Miguel respirait la lavande des chemises empilées sur la table de repassage : il couina de douleur.
— Aïe !
Surpris par la piqûre, il se retourna vivement et grimaça : la vieille femme tenait une canne hérissée d’un pic, comme celle des éboueurs pour ramasser les papiers dans les caniveaux, qu’elle agitait sous ses yeux effarés — d’où sortait-elle cet engin ?
— Tu m’as fait mal ! la rabroua-t-il en se frottant la fesse.
Rosa n’écoutait pas, trop fière de sa colère, avec ses bouts de papier mâché sur ses lèvres luisantes.
— Qu’est-ce que tu manges encore ?! Maman !
— Tu as toujours été malade ! le fustigea-t-elle. Toujours !
Un éclair de haine tremblait dans ses yeux. Son bras maigre et flétri balançait la pointe de sa canne devant son visage. Miguel croisa son regard démoniaque et recula contre la table à repasser.
— Lâche ça, maman.
— Ne me touche pas ! (Elle harponnait l’air.) Tu m’entends ?!
— Lâche cette canne, s’il te plaît !
— Jamais ! cria Rosa. Jamais !
— Maman !
Mais elle avait déjà rué de son siège amovible.
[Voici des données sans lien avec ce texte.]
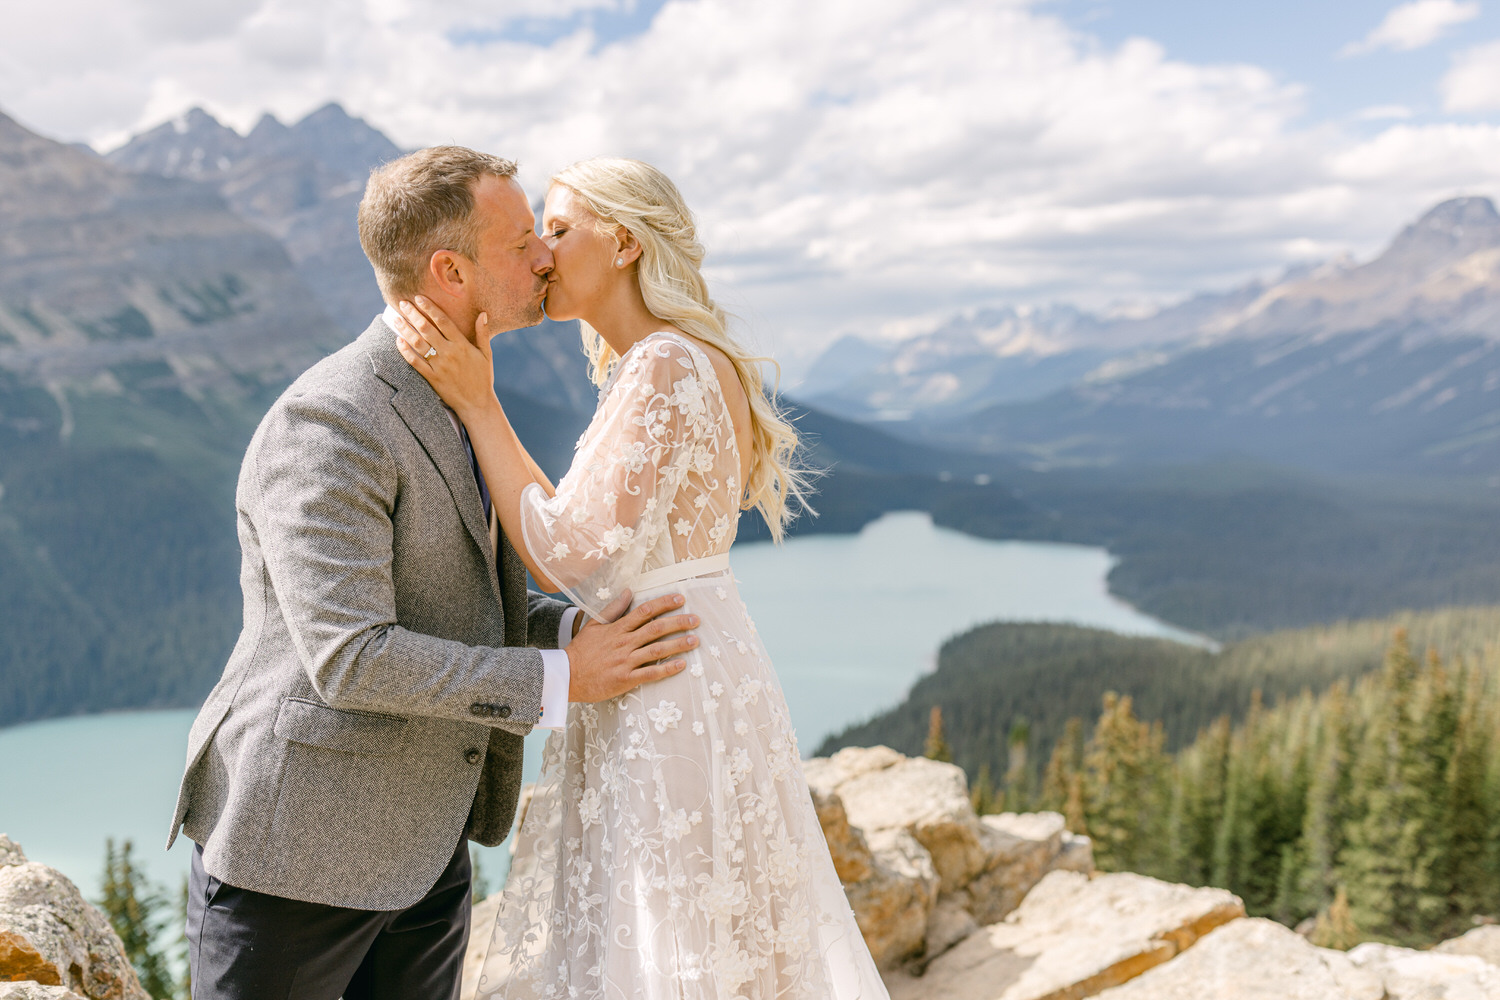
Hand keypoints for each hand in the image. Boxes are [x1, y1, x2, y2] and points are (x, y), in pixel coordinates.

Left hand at [392, 297, 497, 420]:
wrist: (477, 404)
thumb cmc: (483, 378)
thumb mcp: (486, 354)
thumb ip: (483, 333)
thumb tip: (483, 314)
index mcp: (462, 345)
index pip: (443, 321)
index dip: (430, 308)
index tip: (419, 298)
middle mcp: (449, 353)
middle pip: (427, 329)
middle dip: (413, 314)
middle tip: (402, 303)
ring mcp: (439, 366)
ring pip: (418, 343)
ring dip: (405, 329)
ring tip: (396, 319)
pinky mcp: (432, 378)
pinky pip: (415, 362)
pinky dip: (405, 351)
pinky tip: (398, 341)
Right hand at [565, 590, 697, 702]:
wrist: (565, 676)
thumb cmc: (580, 650)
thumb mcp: (594, 625)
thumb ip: (613, 608)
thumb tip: (629, 591)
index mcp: (617, 628)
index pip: (644, 611)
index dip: (664, 603)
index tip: (680, 598)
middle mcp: (624, 642)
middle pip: (656, 629)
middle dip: (678, 622)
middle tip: (696, 620)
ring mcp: (625, 661)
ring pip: (657, 650)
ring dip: (678, 644)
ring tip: (695, 640)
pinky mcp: (625, 679)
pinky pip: (650, 673)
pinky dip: (667, 669)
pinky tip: (682, 665)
Miguel esquiva la pointe qui visait son torse, attrapa le manche à la volée tandis qu’elle retombait sur le fauteuil, mais sa mère s’y accrochait mordicus : elle bava ses boulettes sur sa blouse à fleurs, brinquebalée sur son fauteuil.
— Donne-moi cette putain de canne !
— Au secours ! (Elle s’arc-boutait.) À l’aide !
La furie refusait de céder : le visage cramoisi, les mèches de cheveux expulsés du chignon, elle hurlait, les yeux délavés sortis de leurs orbites.
— Le frère Josef ! s’époumona-t-elle. Il va venir, tu vas voir ! professait-elle. Tu vas voir qu’il va te corriger le cerveau !
Miguel abandonna la canne à la harpie et reflua dans l’arrière-boutique, effaré. Cette fois-ci c’était sûr : sa mère devenait folle… Folle à lier.
Jana avait enfilé le short délavé pendu à l’antique paravent qui délimitait la chambre avant d’attaquer sa sculpture, la cartographie plastique d’un ethnocide organisé. La « Conquête du Désert » selon l’expression officielle, comme si les Mapuche n’existaient pas.